Esta afirmación, nace de una pregunta y como conclusión de la parábola del Buen Samaritano. Vamos a empezar por la pregunta: ¿Quién es mi prójimo? Aquel maestro de la ley quiere una regla clara que le permita clasificar a los demás en “prójimo” y “no prójimo”, en aquellos que pueden convertirse en prójimos y en aquellos que no pueden hacerse prójimos.
Tenemos que descubrir que Dios no hace distinciones, para Él todos somos prójimos. Y es el problema de aquel sacerdote y levita, que lo vieron y pasaron de largo. Les faltó la compasión, del samaritano. Que se bajó de su cabalgadura, lo subió a ella, le vendó sus heridas y lo llevó a la posada. Todos tenían sus prisas, sus prioridades, pero en aquel momento lo que hacía falta era descubrir al prójimo que estaba al borde del camino.

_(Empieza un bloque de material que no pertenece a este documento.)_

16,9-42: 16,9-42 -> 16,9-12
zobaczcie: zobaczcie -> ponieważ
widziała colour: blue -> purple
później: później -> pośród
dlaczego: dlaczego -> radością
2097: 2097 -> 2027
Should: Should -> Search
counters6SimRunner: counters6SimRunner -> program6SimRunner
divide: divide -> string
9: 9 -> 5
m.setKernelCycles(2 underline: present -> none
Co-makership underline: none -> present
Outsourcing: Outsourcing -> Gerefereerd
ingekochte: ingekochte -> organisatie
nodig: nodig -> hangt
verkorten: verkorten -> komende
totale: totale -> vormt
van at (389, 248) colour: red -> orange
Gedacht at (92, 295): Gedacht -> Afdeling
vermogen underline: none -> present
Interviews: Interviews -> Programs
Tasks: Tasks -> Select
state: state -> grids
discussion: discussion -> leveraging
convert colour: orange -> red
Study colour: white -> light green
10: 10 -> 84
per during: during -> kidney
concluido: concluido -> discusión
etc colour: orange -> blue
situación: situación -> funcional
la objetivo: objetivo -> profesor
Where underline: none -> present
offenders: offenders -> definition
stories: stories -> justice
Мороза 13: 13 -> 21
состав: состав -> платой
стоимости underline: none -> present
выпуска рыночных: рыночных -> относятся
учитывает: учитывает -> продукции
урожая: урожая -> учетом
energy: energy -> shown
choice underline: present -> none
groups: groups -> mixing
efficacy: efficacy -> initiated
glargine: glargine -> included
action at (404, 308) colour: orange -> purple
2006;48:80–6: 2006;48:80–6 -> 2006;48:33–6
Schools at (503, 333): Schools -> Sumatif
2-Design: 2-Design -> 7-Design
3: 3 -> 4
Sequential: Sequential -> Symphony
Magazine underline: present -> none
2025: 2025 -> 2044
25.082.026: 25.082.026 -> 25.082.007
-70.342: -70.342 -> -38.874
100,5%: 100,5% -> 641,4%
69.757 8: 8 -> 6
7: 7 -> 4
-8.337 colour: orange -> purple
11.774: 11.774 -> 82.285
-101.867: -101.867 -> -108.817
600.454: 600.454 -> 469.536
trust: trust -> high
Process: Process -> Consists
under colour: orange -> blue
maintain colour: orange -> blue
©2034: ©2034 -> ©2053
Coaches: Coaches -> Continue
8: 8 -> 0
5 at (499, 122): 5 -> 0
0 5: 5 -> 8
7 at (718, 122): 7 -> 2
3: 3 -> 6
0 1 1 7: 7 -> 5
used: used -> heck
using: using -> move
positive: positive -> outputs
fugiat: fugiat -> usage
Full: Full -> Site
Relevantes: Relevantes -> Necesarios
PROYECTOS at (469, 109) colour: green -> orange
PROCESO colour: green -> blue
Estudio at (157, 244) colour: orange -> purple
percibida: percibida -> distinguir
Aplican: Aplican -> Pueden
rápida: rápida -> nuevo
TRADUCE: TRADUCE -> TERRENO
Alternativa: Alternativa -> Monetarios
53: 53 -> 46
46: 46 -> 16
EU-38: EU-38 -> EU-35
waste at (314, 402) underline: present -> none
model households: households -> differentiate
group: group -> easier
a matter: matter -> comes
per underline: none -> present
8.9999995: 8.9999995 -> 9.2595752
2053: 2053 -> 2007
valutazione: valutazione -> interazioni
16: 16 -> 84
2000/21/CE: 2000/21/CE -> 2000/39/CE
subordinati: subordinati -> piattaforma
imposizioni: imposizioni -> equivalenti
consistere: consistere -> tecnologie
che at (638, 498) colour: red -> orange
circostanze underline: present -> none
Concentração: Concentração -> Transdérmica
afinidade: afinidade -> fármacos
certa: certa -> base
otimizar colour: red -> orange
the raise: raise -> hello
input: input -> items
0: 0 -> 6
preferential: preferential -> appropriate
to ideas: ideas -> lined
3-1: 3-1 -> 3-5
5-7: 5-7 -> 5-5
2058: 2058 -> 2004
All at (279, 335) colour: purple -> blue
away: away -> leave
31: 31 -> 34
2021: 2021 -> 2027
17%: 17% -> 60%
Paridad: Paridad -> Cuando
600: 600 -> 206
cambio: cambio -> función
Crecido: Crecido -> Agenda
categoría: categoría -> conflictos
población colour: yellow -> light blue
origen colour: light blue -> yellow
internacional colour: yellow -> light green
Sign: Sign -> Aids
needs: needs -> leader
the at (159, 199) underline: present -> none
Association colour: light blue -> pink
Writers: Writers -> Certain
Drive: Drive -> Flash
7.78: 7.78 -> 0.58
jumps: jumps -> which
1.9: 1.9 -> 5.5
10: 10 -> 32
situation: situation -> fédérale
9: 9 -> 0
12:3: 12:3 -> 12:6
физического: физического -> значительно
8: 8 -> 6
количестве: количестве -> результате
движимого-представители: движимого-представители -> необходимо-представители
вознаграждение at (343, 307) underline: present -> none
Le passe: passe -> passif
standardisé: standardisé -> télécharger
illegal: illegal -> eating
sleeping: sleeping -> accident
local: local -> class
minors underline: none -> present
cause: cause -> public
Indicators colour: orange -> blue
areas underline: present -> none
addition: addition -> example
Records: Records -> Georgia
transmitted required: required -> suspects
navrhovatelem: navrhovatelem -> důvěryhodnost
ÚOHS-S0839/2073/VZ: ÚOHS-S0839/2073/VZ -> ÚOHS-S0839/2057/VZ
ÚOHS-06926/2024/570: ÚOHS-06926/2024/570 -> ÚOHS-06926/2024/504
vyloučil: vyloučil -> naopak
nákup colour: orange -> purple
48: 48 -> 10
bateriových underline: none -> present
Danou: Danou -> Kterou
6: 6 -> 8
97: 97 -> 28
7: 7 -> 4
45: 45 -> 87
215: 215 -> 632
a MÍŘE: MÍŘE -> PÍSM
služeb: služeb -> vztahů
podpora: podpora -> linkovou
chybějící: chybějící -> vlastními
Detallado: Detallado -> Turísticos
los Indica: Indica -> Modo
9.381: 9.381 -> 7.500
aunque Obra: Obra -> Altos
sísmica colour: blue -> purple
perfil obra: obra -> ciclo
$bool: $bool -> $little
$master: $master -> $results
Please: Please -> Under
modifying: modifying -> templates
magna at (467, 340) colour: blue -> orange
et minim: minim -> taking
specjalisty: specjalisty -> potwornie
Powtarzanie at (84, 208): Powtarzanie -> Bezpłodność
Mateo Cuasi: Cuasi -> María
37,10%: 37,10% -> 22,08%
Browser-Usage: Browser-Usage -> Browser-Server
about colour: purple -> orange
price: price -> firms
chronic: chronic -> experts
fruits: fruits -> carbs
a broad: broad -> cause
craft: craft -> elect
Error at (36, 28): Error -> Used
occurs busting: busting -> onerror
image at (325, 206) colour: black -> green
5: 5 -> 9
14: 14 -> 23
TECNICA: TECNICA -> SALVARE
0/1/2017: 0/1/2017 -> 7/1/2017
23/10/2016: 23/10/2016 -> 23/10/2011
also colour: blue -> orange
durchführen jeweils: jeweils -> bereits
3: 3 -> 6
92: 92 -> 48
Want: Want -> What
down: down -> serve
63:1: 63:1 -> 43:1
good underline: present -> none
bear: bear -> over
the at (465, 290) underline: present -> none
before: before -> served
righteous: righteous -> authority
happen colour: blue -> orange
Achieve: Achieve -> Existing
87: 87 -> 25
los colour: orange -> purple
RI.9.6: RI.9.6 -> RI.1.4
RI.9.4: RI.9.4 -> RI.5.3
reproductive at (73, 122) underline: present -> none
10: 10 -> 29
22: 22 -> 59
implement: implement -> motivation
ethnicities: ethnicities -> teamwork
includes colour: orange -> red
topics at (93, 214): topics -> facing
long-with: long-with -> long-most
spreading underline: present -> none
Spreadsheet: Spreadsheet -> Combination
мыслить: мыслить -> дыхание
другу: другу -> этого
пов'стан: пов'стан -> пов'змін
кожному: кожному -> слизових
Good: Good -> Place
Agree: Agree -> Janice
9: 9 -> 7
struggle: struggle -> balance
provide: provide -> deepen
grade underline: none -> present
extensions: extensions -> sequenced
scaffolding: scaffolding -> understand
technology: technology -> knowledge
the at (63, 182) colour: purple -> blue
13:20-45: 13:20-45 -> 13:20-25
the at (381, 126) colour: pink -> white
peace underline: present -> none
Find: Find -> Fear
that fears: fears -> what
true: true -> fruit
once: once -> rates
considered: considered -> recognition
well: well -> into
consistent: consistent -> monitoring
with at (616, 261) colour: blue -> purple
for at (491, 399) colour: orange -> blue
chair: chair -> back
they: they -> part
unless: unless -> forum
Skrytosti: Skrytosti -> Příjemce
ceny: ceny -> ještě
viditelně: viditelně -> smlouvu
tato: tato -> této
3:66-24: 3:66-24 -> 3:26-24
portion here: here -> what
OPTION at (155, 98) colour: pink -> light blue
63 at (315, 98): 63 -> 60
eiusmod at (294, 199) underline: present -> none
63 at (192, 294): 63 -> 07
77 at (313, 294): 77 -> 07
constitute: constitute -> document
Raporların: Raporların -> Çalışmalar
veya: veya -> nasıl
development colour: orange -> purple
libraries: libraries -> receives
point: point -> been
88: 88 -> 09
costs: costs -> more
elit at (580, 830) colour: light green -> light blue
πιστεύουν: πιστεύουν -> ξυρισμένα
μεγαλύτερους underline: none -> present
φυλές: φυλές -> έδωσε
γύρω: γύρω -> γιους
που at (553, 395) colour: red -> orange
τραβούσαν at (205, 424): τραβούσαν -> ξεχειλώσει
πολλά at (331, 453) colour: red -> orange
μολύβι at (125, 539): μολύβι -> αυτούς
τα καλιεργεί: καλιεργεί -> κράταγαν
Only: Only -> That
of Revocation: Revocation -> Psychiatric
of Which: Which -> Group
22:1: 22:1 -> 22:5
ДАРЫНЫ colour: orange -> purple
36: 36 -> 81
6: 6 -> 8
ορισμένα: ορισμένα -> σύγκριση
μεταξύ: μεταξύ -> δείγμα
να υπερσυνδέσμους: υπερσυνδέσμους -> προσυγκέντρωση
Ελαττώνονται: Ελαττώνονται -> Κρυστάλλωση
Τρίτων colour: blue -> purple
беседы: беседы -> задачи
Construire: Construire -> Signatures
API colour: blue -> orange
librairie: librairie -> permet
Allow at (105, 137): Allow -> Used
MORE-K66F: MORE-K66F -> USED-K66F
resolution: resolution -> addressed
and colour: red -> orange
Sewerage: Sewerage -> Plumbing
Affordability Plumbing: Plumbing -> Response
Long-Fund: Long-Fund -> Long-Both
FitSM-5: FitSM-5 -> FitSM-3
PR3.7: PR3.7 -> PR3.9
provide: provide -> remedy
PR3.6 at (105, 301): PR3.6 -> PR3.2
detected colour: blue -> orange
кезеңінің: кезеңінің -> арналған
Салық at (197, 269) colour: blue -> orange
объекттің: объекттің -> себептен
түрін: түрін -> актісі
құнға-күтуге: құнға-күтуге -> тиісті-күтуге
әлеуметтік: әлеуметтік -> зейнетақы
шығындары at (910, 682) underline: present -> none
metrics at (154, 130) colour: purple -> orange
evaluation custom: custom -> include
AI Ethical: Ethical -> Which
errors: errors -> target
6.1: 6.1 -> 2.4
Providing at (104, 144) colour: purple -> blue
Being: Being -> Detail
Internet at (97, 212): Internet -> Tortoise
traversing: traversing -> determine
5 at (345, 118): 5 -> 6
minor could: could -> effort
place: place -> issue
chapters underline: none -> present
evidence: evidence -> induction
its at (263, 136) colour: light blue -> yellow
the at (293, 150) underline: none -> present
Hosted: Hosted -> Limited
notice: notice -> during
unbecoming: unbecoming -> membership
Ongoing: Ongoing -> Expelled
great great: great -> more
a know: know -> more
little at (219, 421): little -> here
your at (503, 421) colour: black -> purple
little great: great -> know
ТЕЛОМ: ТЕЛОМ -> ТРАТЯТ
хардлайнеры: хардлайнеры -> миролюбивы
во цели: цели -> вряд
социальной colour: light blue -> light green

Todo esto nos enseña que la compasión, el amor, no es un sentimiento vago, sino significa cuidar al otro hasta pagar personalmente. Significa comprometerse cumpliendo todos los pasos necesarios para “acercarse” al otro hasta identificarse con él: «amaras a tu prójimo como a ti mismo». Este es el mandamiento del Señor. Pidámosle al Señor que también nosotros practiquemos la misericordia con los que nos rodean. Descubramos como ÉL nos dice: “Anda y haz tú lo mismo”.